En la planta baja de una casa había
un espacio profundo, de techo bajo, cavernoso, de paredes y cielo raso
ennegrecidos por el humo. Todo el frente que daba a la calle estaba abierto.
Aunque esta confitería no se distinguía mucho de las demás casas de la colonia,
todas en notable mal estado de conservación (aun el palacio donde se alojaba el
comandante), no dejó de causar en el explorador una sensación como de evocación
histérica, al permitirle vislumbrar la grandeza de los tiempos idos. Se acercó
y entró, seguido por sus acompañantes, entre las mesitas vacías, dispuestas en
la calle frente al edificio, y respiró el aire fresco y cargado que provenía
del interior.
-El viejo está enterrado aquí -dijo
el soldado-, porque el cura le negó un lugar en el camposanto. Dudaron un
tiempo dónde lo enterrarían, finalmente lo enterraron aquí. El oficial no le
contó a usted nada, seguramente, porque ésta era, por supuesto, su mayor
vergüenza. Hasta trató varias veces de desenterrar al viejo, de noche, pero
siempre lo echaban.
-¿Dónde está la tumba? -preguntó el
explorador, que no podía creer lo que oía.
Inmediatamente, el soldado y el
condenado le mostraron con la mano dónde debía de encontrarse la tumba.
Condujeron al explorador hasta la pared; en torno de algunas mesitas estaban
sentados varios clientes. Aparentemente eran obreros del puerto, hombres
fornidos, de barba corta, negra y luciente. Todos estaban sin chaqueta, tenían
las camisas rotas, era gente pobre y humilde. Cuando el explorador se acercó,
algunos se levantaron, se ubicaron junto a la pared, y lo miraron.
-Es un extranjero -murmuraban en
torno de él-, quiere ver la tumba.
Corrieron hacia un lado una de las
mesitas, debajo de la cual se encontraba realmente la lápida de una sepultura.
Era una lápida simple, bastante baja, de modo que una mesa podía cubrirla.
Mostraba una inscripción de letras diminutas; para leerlas, el explorador tuvo
que arrodillarse. Decía así: “Aquí yace el antiguo comandante. Sus partidarios,
que ya deben de ser incontables, cavaron esta tumba y colocaron esta lápida.

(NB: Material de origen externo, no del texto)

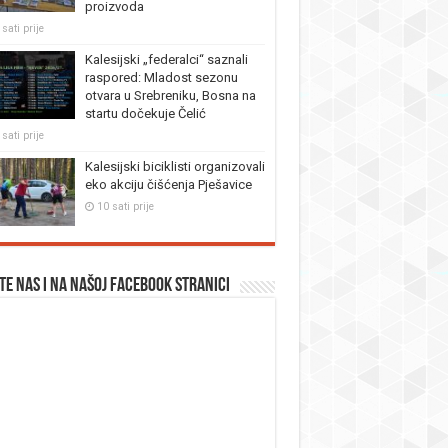
proizvoda
sati prije
Kalesijski „federalci“ saznali
raspored: Mladost sezonu
otvara u Srebreniku, Bosna na
startu dočekuje Čelić
sati prije
Kalesijski biciklisti organizovali
eko akciju čišćenja Pješavice
10 sati prije
te nas i na našoj facebook stranici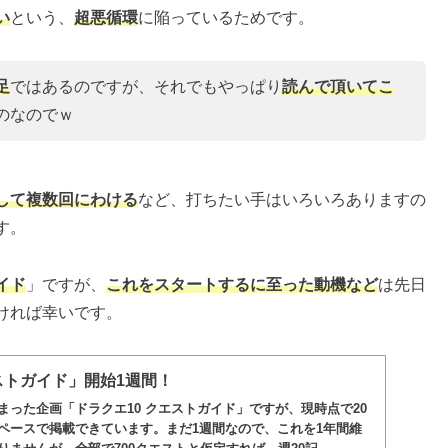
い
という、
超悪循環
に陥っているためです。
足
ではあるのですが、それでもやっぱり
読んで頂いてこ
のなのでｗ
して複数回にわける
など、打ちたい手はいろいろありますの
す。
イド
」ですが、
これをスタートするに至った動機など
は先日
ければ幸いです。
ストガイド」開始1週間！
まった企画「ドラクエ10 クエストガイド」ですが、現時点で20
ペースで掲載できています。まだ1週間なので、これを1年間維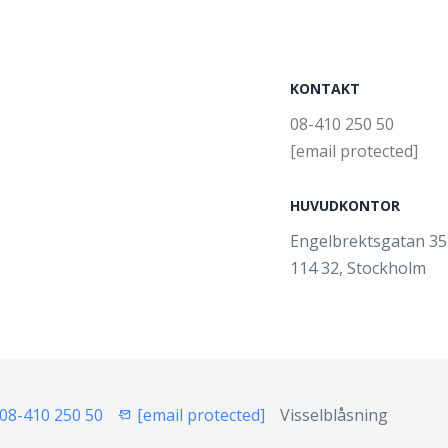
KONTAKT
08-410 250 50
[email protected]
HUVUDKONTOR
Engelbrektsgatan 3
114 32, Stockholm
08-410 250 50
[email protected]
Visselblåsning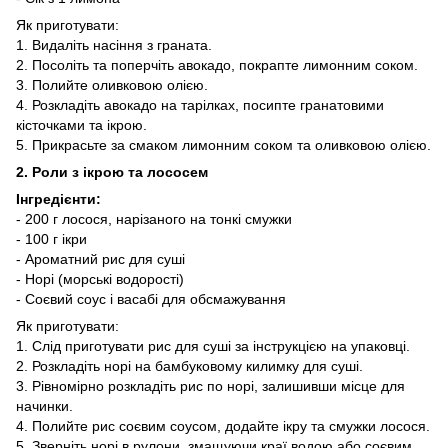
Як приготувати:
1. Видаліть насіння з граната.
2. Посоліть та поперчіть авокадо, покрапте лимонним соком.
3. Полийте оливковою олією.
4. Розкладіть авокадо на тарілках, посипте гранатовими
кісточками та ікрою.
5. Прикрасьте за смаком лимонним соком та оливковою олією.
2. Роли з ікрою та лососем
Інгредієнти:
- 200 г лосося, нарізаного на тонкі смужки
- 100 г ікри
- Ароматний рис для суші
- Норі (морські водорості)
- Соєвий соус і васабі для обсмажування
Як приготувати:
1. Слід приготувати рис для суші за інструкцією на упаковці.
2. Розкладіть норі на бамбуковому килимку для суші.
3. Рівномірно розкладіть рис по норі, залишивши місце для
начинки.
4. Полийте рис соєвим соусом, додайте ікру та смужки лосося.
5. Зверніть норі в рулони, змащуючи краї водою або соєвим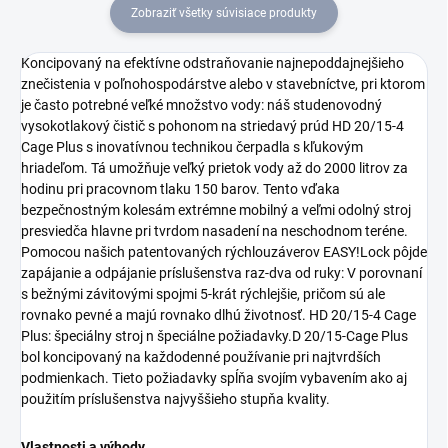
Zobraziť všetky súvisiace produkty
Koncipovaný na efektívne odstraňovanie najnepoddajnejšieho
znečistenia v poľnohospodárstve alebo v stavebníctve, pri ktorom
je často potrebné veľké množstvo vody: náš studenovodný
vysokotlakový čistič s pohonom na striedavý prúd HD 20/15-4
Cage Plus s inovatívnou technikou čerpadla s kľukovým
hriadeľom. Tá umožňuje veľký prietok vody až do 2000 litrov za
hodinu pri pracovnom tlaku 150 barov. Tento vďaka
bezpečnostným kolesám extrémne mobilný a veľmi odolný stroj
presviedča hlavne pri tvrdom nasadení na neschodnom teréne.
Pomocou našich patentovaných rýchlouzáverov
EASY!Lock
pôjde
zapájanie a odpájanie príslušenstva raz-dva od ruky: V porovnaní
s bežnými závitovými spojmi 5-krát rýchlejšie, pričom sú ale
rovnako pevné a majú rovnako dlhú životnosť. HD 20/15-4 Cage
Plus: špeciálny stroj n špeciálne požiadavky.D 20/15-Cage Plus
bol koncipovaný na každodenné používanie pri najtvrdších
podmienkach. Tieto požiadavky spĺňa svojím vybavením ako aj
použitím príslušenstva najvyššieho stupňa kvality.
Vlastnosti a výhody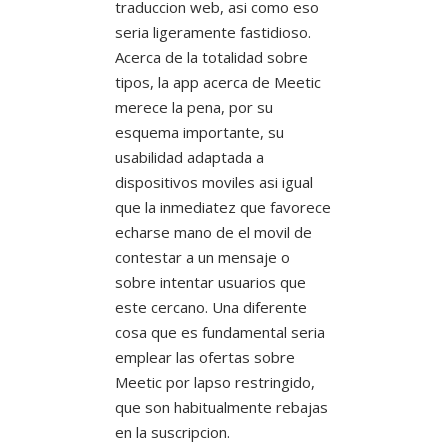
traduccion web, asi como eso
seri­a ligeramente fastidioso.
Acerca de la totalidad sobre
tipos, la app acerca de Meetic
merece la pena, por su
esquema importante, su
usabilidad adaptada a
dispositivos moviles asi igual
que la inmediatez que favorece
echarse mano de el movil de
contestar a un mensaje o
sobre intentar usuarios que
este cercano. Una diferente
cosa que es fundamental seria
emplear las ofertas sobre
Meetic por lapso restringido,
que son habitualmente rebajas
en la suscripcion.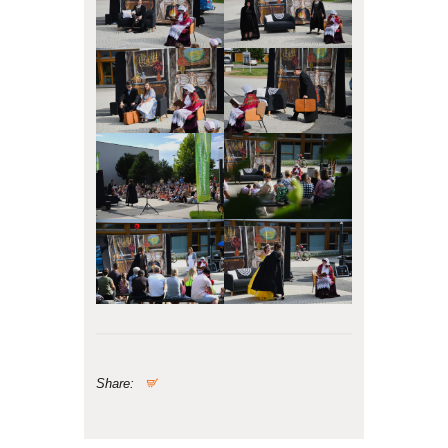
Share: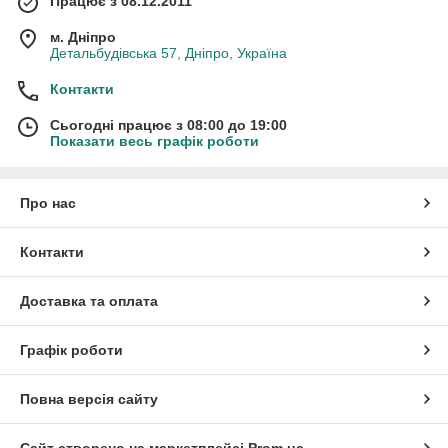
Працює з 08.12.2011
м. Дніпро
Детальбудівська 57, Дніпро, Україна
Контакти
Сьогодні працює з 08:00 до 19:00
Показати весь графік роботи
Про нас
Контакти
Доставка та оплата
Графік роботи
Повна версія сайту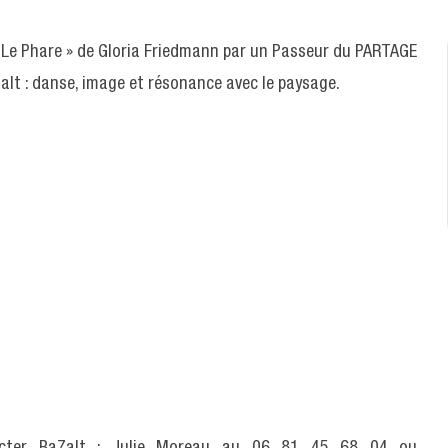
Le Phare » de Gloria Friedmann par un Passeur du PARTAGE
Zalt : danse, image et résonance avec le paysage.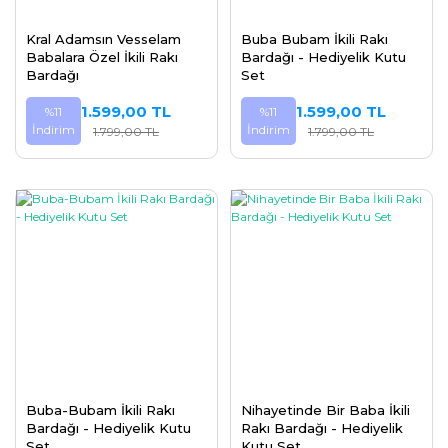
Kral Adamsın Vesselam
Buba Bubam İkili Rakı
Babalara Özel İkili Rakı
Bardağı - Hediyelik Kutu
Bardağı
Set
1.599,00 TL
1.599,00 TL
%11
%11
İndirim
İndirim
1.799,00 TL
1.799,00 TL
Buba-Bubam İkili Rakı
Nihayetinde Bir Baba İkili
Bardağı - Hediyelik Kutu
Rakı Bardağı - Hediyelik
Set
Kutu Set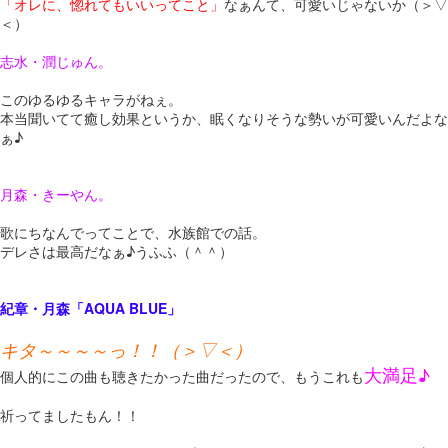
「オレに、惚れてもいいってこと」
なぁんて、可愛いじゃないか（＞▽
＜）
志水・潤じゅん。
このゆるゆるキャラがねぇ。
本当聞いてて癒し効果というか、眠くなりそうな勢いが可愛いんだよな
ぁ♪
月森・きーやん。
歌にちなんでってことで、水族館での話。
デレさは最高だなぁ♪うふふ（＾＾）
紀章・月森「AQUA BLUE」
キタ～～～～っ！！（＞▽＜）
大満足♪
個人的にこの曲も聴きたかった曲だったので、もうこれも
祈ってましたもん！！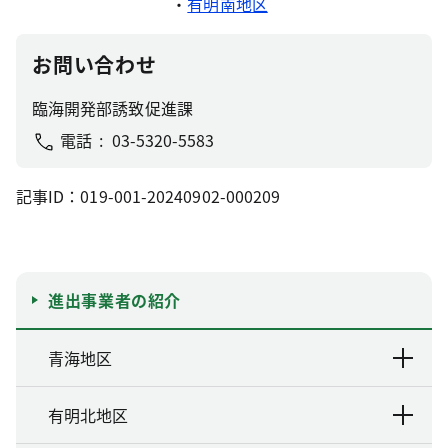
・
有明南地区
お問い合わせ
臨海開発部誘致促進課
電話
03-5320-5583
記事ID：019-001-20240902-000209
進出事業者の紹介
青海地区
有明北地区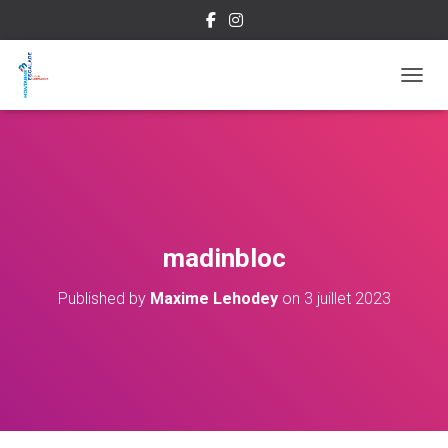
OUVRI
madinbloc
Published by
Maxime Lehodey
on
3 juillet 2023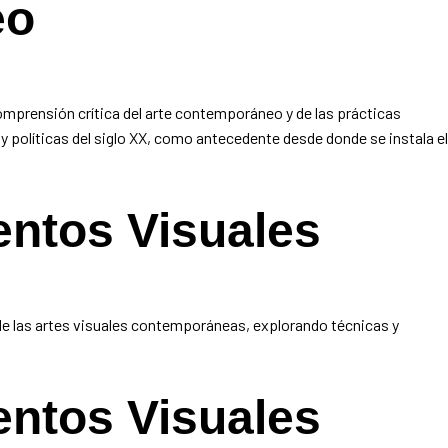
eo
mprensión crítica del arte contemporáneo y de las prácticas
 y políticas del siglo XX, como antecedente desde donde se instala el
entos Visuales
de las artes visuales contemporáneas, explorando técnicas y
entos Visuales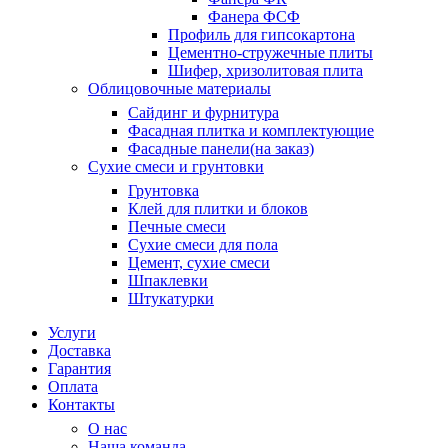
Фанера ФСФ
Профиль для гипсокартона
Цементно-стружечные плиты
Шифер, хризолитовая плита
Облицовочные материалы
Сайдинг и фурнитура
Фасадная плитка и комплектующие
Фасадные панели(на заказ)
Сухие смеси и грунтовки
Грунтовка
Клей для плитки и блоков
Печные смеси
Сухие смеси для пола
Цемент, сухие смеси
Шпаклевки
Штукатурки
Услуги
Доставка
Гарантия
Оплата
Контакты
О нас
Наша команда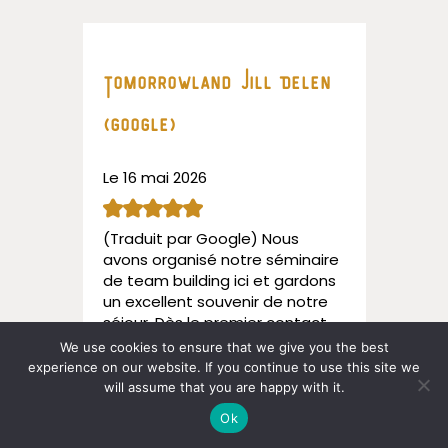
Tomorrowland Jill Delen
(google)
Le 16 mai 2026
(Traduit par Google) Nous
avons organisé notre séminaire
de team building ici et gardons
un excellent souvenir de notre
séjour. Dès le premier contact,
la communication concernant la
We use cookies to ensure that we give you the best
réservation s’est déroulée de
experience on our website. If you continue to use this site we
manière très fluide et agréable.
will assume that you are happy with it.
Nous avons également reçu
Ok
d’excellents conseils sur la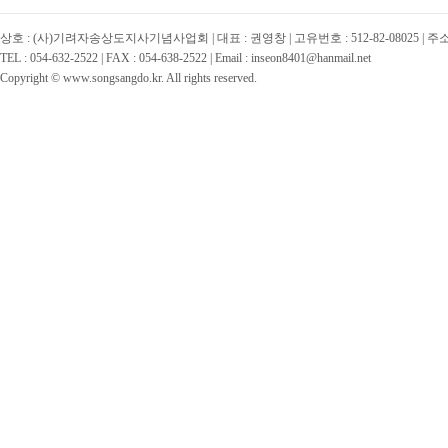
상호 : (사)기려자송상도지사기념사업회 | 대표 : 권영창 | 고유번호 : 512-82-08025 | 
TEL : 054-632-2522 | FAX : 054-638-2522 | Email : inseon8401@hanmail.net
Copyright © www.songsangdo.kr. All rights reserved.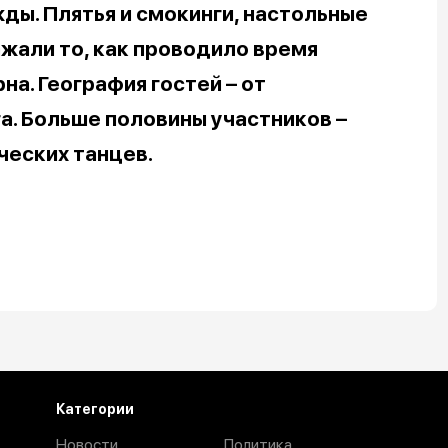
ы. Плятья и смокинги, настольные
ажали то, как проводило время
а. География гостей – от
а. Больше половины участников –
ческих танцев.
Категории
Новости
Политика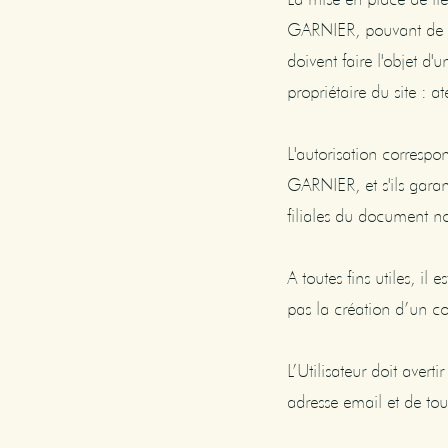
GARNIER, pouvant de fai
doivent faire l'objet d
propriétaire du site : 
L'autorisation correspo
GARNIER, et s'ils garant
filiales du document n
A toutes fins utiles, i
pas la création d’un c
L’Utilisateur doit aver
adresse email et de tou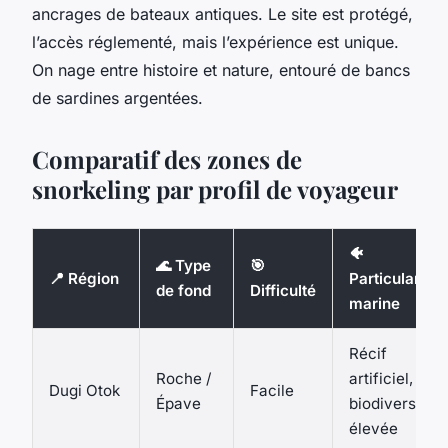
ancrages de bateaux antiques. Le site est protégé,
l’accès réglementé, mais l’expérience est unique.
On nage entre histoire et nature, entouré de bancs
de sardines argentées.
Comparatif des zones de
snorkeling par profil de voyageur
🐠
🌊 Type
🎯
📍 Région
Particularité
de fond
Difficulté
marine
Récif
Roche /
artificiel,
Dugi Otok
Facile
Épave
biodiversité
élevée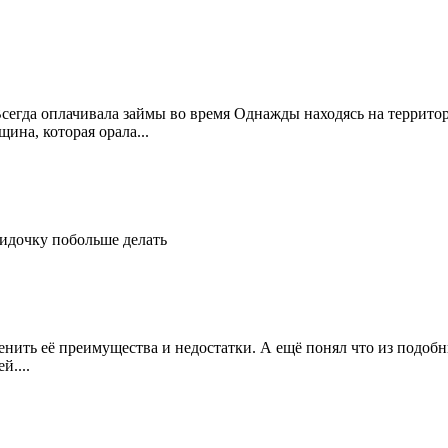
Всегда оплачивала займы во время Однажды находясь на террито
ина, которая орала...
идочку побольше делать
енить её преимущества и недостатки. А ещё понял что из подобн
й....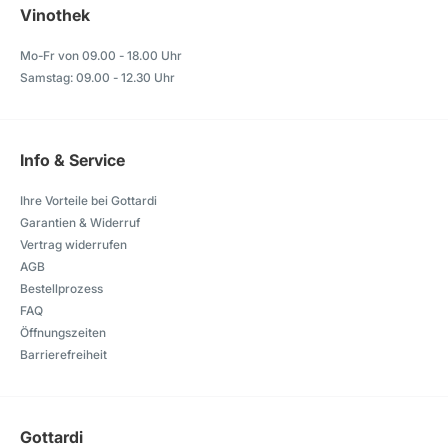
Vinothek
Mo-Fr von 09.00 - 18.00 Uhr
Samstag: 09.00 - 12.30 Uhr
Info & Service
Ihre Vorteile bei Gottardi
Garantien & Widerruf
Vertrag widerrufen
AGB
Bestellprozess
FAQ
Öffnungszeiten
Barrierefreiheit
Gottardi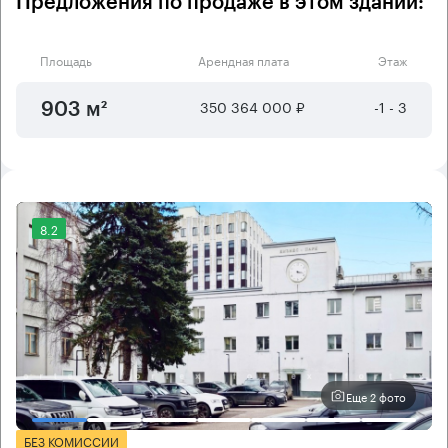
Предложения по продаже в этом здании:
Площадь
Арендная плата
Этаж
350 364 000 ₽
-1 - 3
903 м²
8.2
Еще 2 фото
БЕЗ КОМИССИИ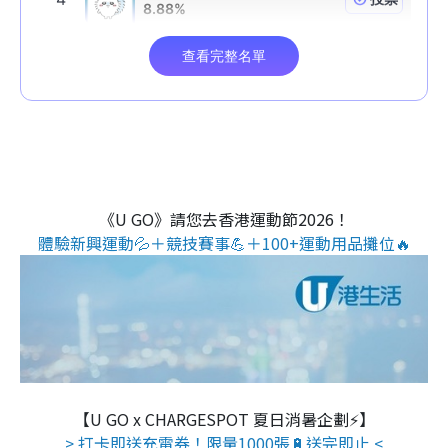
《U GO》請您去香港運動節2026！
體驗新興運動💦＋競技賽事💪＋100+運動用品攤位🔥
【U GO x CHARGESPOT 夏日消暑企劃⚡】
> 打卡即送充電券！限量1000張🔋送完即止 <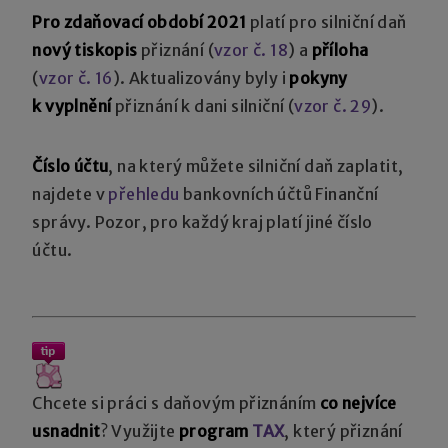
Pro zdaňovací období 2021
platí pro silniční daň
nový tiskopis
přiznání (
vzor č. 18
) a
příloha
(
vzor č. 16
). Aktualizovány byly i
pokyny
k vyplnění
přiznání k dani silniční (
vzor č. 29
).
Číslo účtu
, na který můžete silniční daň zaplatit,
najdete v
přehledu
bankovních účtů Finanční
správy. Pozor, pro každý kraj platí jiné číslo
účtu.
Chcete si práci s daňovým přiznáním
co nejvíce
usnadnit
? Využijte
program
TAX
, který přiznání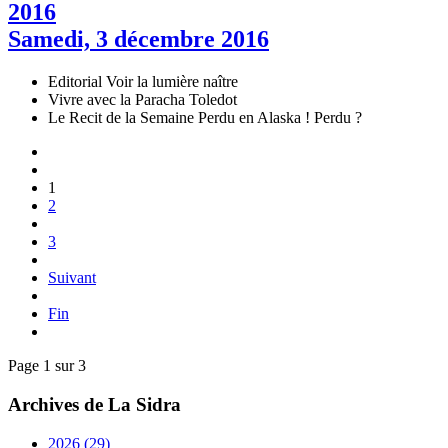
2016
Samedi, 3 décembre 2016
Editorial
Voir la lumière naître
Vivre avec la Paracha
Toledot
Le Recit de la Semaine
Perdu en Alaska ! Perdu ?
1
2
3
Suivant
Fin
Page 1 sur 3
Archives de La Sidra
2026
(29)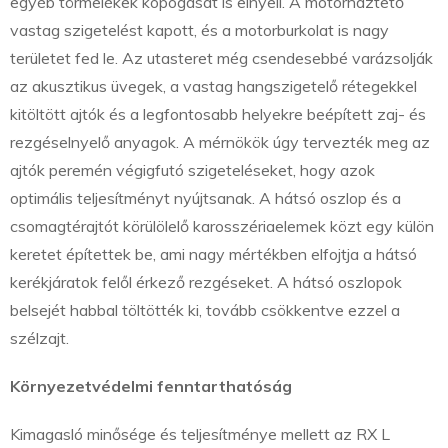
egyéb törmelékek kopogását is elnyeli. A motorháztető
vastag szigetelést kapott, és a motorburkolat is nagy
területet fed le. Az utasteret még csendesebbé varázsolják
az akusztikus üvegek, a vastag hangszigetelő rétegekkel
kitöltött ajtók és a legfontosabb helyekre beépített zaj- és
rezgéselnyelő anyagok. A mérnökök úgy tervezték meg az
ajtók peremén végigfutó szigeteléseket, hogy azok
optimális teljesítményt nyújtsanak. A hátsó oszlop és a
csomagtérajtót körülölelő karosszériaelemek közt egy külön
keretet építettek be, ami nagy mértékben elfojtja a hátsó
kerékjáratok felől érkező rezgéseket. A hátsó oszlopok
belsejét habbal töltötték ki, tovább csökkentve ezzel a
szélzajt.
Környezetvédelmi fenntarthatóság
Kimagasló minősége és teljesítménye mellett az RX L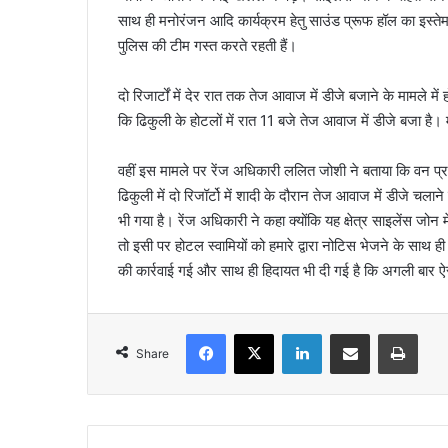
साथ ही मनोरंजन आदि कार्यक्रम हेतु साउंड प्रूफ हॉल का इस्त
पुलिस की टीम गस्त करते रहती हैं।
दो रिजार्टों में देर रात तक तेज आवाज में डीजे बजाने के मामले 
कि ढिकुली के होटलों में रात 11 बजे तेज आवाज में डीजे बजा है। 
वहीं इस मामले पर रेंज अधिकारी ललित जोशी ने बताया कि वन प्रभाग 
ढिकुली में दो रिजॉर्टो में शादी के दौरान तेज आवाज में डीजे चलाने 
भी गया है। रेंज अधिकारी ने कहा क्योंकि यह क्षेत्र साइलेंस जोन म
तो इसी पर होटल स्वामियों को हमारे द्वारा नोटिस भेजने के साथ ही 
की कार्रवाई गई और साथ ही हिदायत भी दी गई है कि अगली बार ऐ
Facebook
X
LinkedIn
Share via Email
Print
Share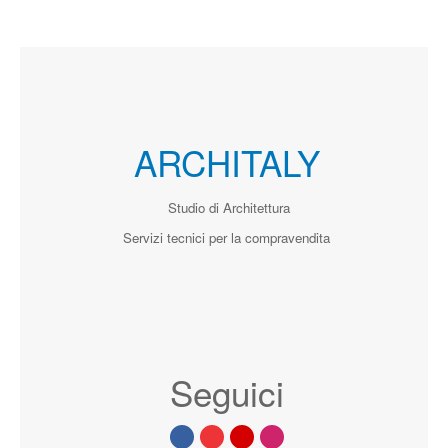
ARCHITALY
Studio di Architettura
Servizi tecnici per la compravendita
Seguici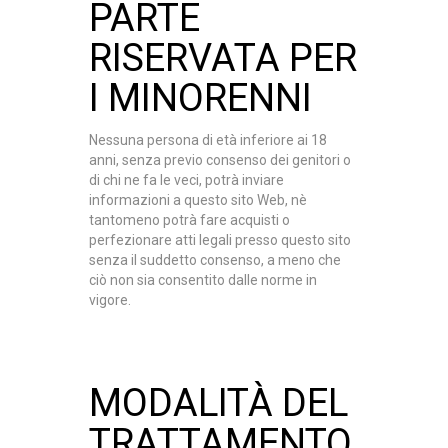
PARTE
RISERVATA PER
I MINORENNI
Nessuna persona di età inferiore ai 18
anni, senza previo consenso dei genitori o
di chi ne fa le veci, potrà inviare
informazioni a questo sito Web
, nè
tantomeno potrà fare acquisti o
perfezionare atti legali presso questo sito
senza il suddetto consenso, a meno che
ciò non sia consentito dalle norme in
vigore.
MODALITÀ DEL
TRATTAMENTO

Una profecía dice que después de determinado número de años el comandante
resurgirá, desde esta casa conducirá a sus partidarios para reconquistar la
colonia. ¡Crean y esperen!” Cuando el explorador terminó de leer y se levantó,
vio que los hombres se reían, como si hubieran leído con él la inscripción, y
ésta les hubiera parecido risible, y esperaban que él compartiera esa opinión.
El explorador simuló no advertirlo, les repartió algunas monedas, esperó hasta
que volvieran a correr la mesita sobre la tumba, salió de la confitería y se
encaminó hacia el puerto.
El soldado y el condenado habían
encontrado algunos conocidos en la confitería, y se quedaron conversando. Pero
pronto se desligaron de ellos, porque cuando el explorador se encontraba por la
mitad de la larga escalera que descendía hacia la orilla, lo alcanzaron
corriendo. Probablemente querían pedirle a último momento que los llevara
consigo. Mientras el explorador discutía abajo con un barquero el precio del
transporte hasta el vapor, se precipitaron ambos por la escalera, en silencio,
porque no se atrevían a gritar. Pero cuando llegaron abajo, el explorador ya
estaba en el bote, y el barquero acababa de desatarlo de la costa. Todavía
podían saltar dentro del bote, pero el explorador alzó del fondo del barco un
cable pesado, los amenazó con él y evitó que saltaran.